** EXERCISE **
Give back each entry word for word, but drop the images.
---------- DATA FOR THIS EXERCISE ----------
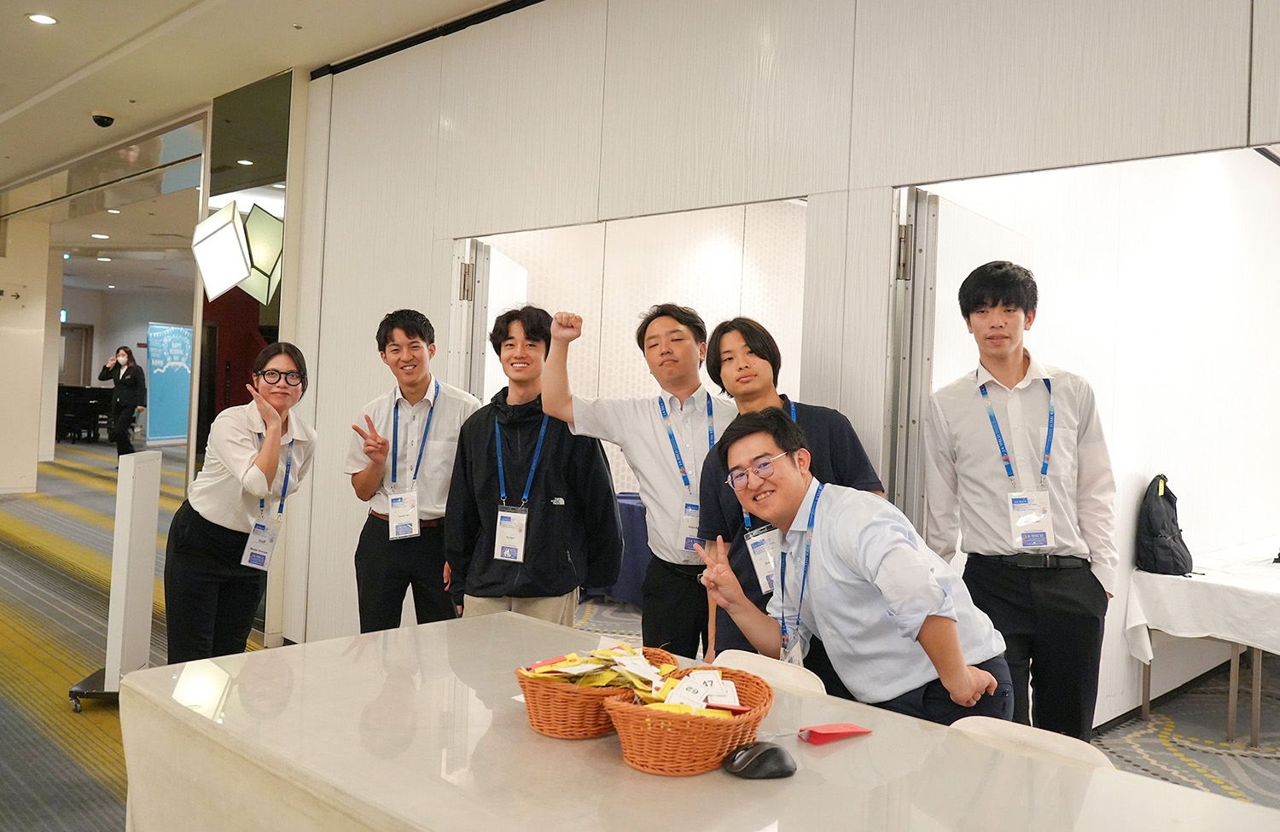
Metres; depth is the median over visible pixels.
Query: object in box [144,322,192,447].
banner
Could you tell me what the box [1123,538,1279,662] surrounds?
tablecloth
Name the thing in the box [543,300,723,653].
man
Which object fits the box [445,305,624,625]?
man
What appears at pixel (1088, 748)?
chair
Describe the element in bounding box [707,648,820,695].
chair
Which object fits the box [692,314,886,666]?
man
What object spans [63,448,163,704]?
sign stand
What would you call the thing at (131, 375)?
woman
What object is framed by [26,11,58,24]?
ceiling light
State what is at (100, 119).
security camera
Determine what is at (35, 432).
wall
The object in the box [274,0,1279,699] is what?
paneled wall
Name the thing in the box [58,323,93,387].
door
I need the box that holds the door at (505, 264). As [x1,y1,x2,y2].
[452,235,527,400]
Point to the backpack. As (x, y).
(1152, 526)
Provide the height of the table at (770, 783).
0.733 m
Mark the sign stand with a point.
(119, 627)
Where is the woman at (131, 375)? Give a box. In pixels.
[97,344,146,460]
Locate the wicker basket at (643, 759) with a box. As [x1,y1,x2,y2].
[602,661,774,776]
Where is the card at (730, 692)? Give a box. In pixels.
[662,668,742,710]
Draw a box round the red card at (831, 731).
[799,721,872,743]
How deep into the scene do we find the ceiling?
5.84 m
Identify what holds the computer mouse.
on the table at (770, 783)
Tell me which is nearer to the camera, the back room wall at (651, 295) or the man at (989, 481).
the man at (989, 481)
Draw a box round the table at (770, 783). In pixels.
[118,608,1279,831]
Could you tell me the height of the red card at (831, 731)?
0.024 m
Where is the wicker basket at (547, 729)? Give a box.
[513,644,674,740]
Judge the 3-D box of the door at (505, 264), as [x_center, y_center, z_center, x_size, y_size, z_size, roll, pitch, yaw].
[-0.767,0.166,5.200,0.126,2.018,0.897,2,0,5]
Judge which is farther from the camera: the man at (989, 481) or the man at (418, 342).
the man at (418, 342)
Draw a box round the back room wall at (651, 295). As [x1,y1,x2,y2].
[480,202,806,493]
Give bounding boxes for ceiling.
[0,0,526,266]
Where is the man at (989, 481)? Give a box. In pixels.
[925,259,1117,742]
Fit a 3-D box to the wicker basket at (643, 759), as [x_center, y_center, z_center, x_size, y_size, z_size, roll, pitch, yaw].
[0.083,0.512,1.731,0.275,0.120,0.326,2,0,23]
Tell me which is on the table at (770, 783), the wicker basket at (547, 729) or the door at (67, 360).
the wicker basket at (547, 729)
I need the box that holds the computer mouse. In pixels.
[722,740,797,778]
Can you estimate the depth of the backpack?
4.55 m
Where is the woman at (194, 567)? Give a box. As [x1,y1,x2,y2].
[162,342,317,663]
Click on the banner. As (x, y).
(166, 390)
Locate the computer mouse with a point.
(771, 748)
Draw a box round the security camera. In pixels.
[91,111,116,127]
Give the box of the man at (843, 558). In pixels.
[690,407,1011,725]
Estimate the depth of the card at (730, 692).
1.72 m
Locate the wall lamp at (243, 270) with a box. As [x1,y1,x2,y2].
[191,200,282,302]
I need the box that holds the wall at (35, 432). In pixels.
[0,208,54,495]
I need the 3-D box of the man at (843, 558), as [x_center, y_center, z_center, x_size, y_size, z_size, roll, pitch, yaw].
[0.481,0.592,2.452,0.558,1.182,0.692,2,0,-26]
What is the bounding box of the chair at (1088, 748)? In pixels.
[948,715,1112,767]
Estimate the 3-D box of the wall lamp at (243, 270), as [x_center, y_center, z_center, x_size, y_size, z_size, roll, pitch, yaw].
[-2.365,-0.983,5.998,0.527,0.600,0.465,2,0,43]
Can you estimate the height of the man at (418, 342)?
1.650 m
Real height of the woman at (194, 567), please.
1.413 m
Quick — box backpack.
[1134,473,1192,575]
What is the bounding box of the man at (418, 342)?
[344,308,482,633]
----------
** SOLUTION **
Metres; depth is the median over visible pixels.
Query: object in box [144,322,192,447].
banner
Could you tell me what the box [1123,538,1279,662] surrounds?
tablecloth
Name the thing in the box [543,300,723,653].
man
Which object fits the box [445,305,624,625]?
man
What appears at pixel (1088, 748)?
chair
Describe the element in bounding box [707,648,820,695].
chair
Which object fits the box [692,314,886,666]?
man
What object spans [63,448,163,704]?
sign stand
What would you call the thing at (131, 375)?
woman
What object is framed by [26,11,58,24]?
ceiling light
State what is at (100, 119).
security camera
Determine what is at (35, 432).
wall
The object in the box [274,0,1279,699] is what?
paneled wall
Name the thing in the box [58,323,93,387].
door
I need the box that holds the door at (505, 264). As [x1,y1,x2,y2].
[452,235,527,400]
Point to the backpack. As (x, y).
(1152, 526)
Provide the height of the table at (770, 783).
0.733 m
Mark the sign stand with a point.
(119, 627)
Where is the woman at (131, 375)? Give a box. In pixels.
[97,344,146,460]
Locate the wicker basket at (643, 759) with a box. As [x1,y1,x2,y2].
[602,661,774,776]
Where is the card at (730, 692)? Give a box. In pixels.
[662,668,742,710]
Draw a box round the red card at (831, 731).
[799,721,872,743]
How deep into the scene do we find the ceiling?
5.84 m
Identify what holds the computer mouse.
on the table at (770, 783)
Tell me which is nearer to the camera, the back room wall at (651, 295) or the man at (989, 481).
the man at (989, 481)
Draw a box round the table at (770, 783). In pixels.
[118,608,1279,831]
Could you tell me the height of the red card at (831, 731)?
0.024 m
Where is the wicker basket at (547, 729)? Give a box.
[513,644,674,740]
Judge the 3-D box of the door at (505, 264), as [x_center, y_center, z_center, x_size, y_size, z_size, roll, pitch, yaw].
[-0.767,0.166,5.200,0.126,2.018,0.897,2,0,5]
Judge which is farther from the camera: the man at (989, 481) or the man at (418, 342).
the man at (418, 342)
Draw a box round the back room wall at (651, 295). As [x1,y1,x2,y2].
[480,202,806,493]
Give bounding boxes for ceiling.
[0,0,526,266]
Where is the man at (989, 481)? Give a box. In pixels.
[925,259,1117,742]
Fit a 3-D box to the wicker basket at (643, 759), as [x_center, y_center, z_center, x_size, y_size, z_size, roll, pitch, yaw].
[0.083,0.512,1.731,0.275,0.120,0.326,2,0,23]
Tell me which is on the table at (770, 783), the wicker basket at (547, 729) or the door at (67, 360).
the wicker basket at (547, 729)
I need the box that holds the computer mouse. In pixels.
[722,740,797,778]
Can you estimate the depth of the backpack?
4.55 m
Where is the woman at (194, 567)? Give a box. As [x1,y1,x2,y2].
[162,342,317,663]
Click on the banner. As (x, y).
(166, 390)
Locate the computer mouse with a point.
(771, 748)
Draw a box round the security camera. In pixels.
[91,111,116,127]
Give the box of the man at (843, 558). In pixels.
[690,407,1011,725]
Estimate the depth of the card at (730, 692).
1.72 m
Locate the wall lamp at (243, 270) with a box. As [x1,y1,x2,y2].
[191,200,282,302]
I need the box that holds the wall at (35, 432). In pixels.
[0,208,54,495]
I need the 3-D box of the man at (843, 558), as [x_center, y_center, z_center, x_size, y_size, z_size, roll, pitch, yaw].
[0.481,0.592,2.452,0.558,1.182,0.692,2,0,-26]
What is the bounding box of the chair at (1088, 748)? In pixels.
[948,715,1112,767]
Estimate the 3-D box of the wall lamp at (243, 270), as [x_center, y_center, z_center, x_size, y_size, z_size, roll, pitch, yaw].
[-2.365,-0.983,5.998,0.527,0.600,0.465,2,0,43]
Can you estimate the height of the man at (418, 342)?
1.650 m
Real height of the woman at (194, 567), please.
1.413 m
Quick — box backpack.
[1134,473,1192,575]
What is the bounding box of the man at (418, 342)?
[344,308,482,633]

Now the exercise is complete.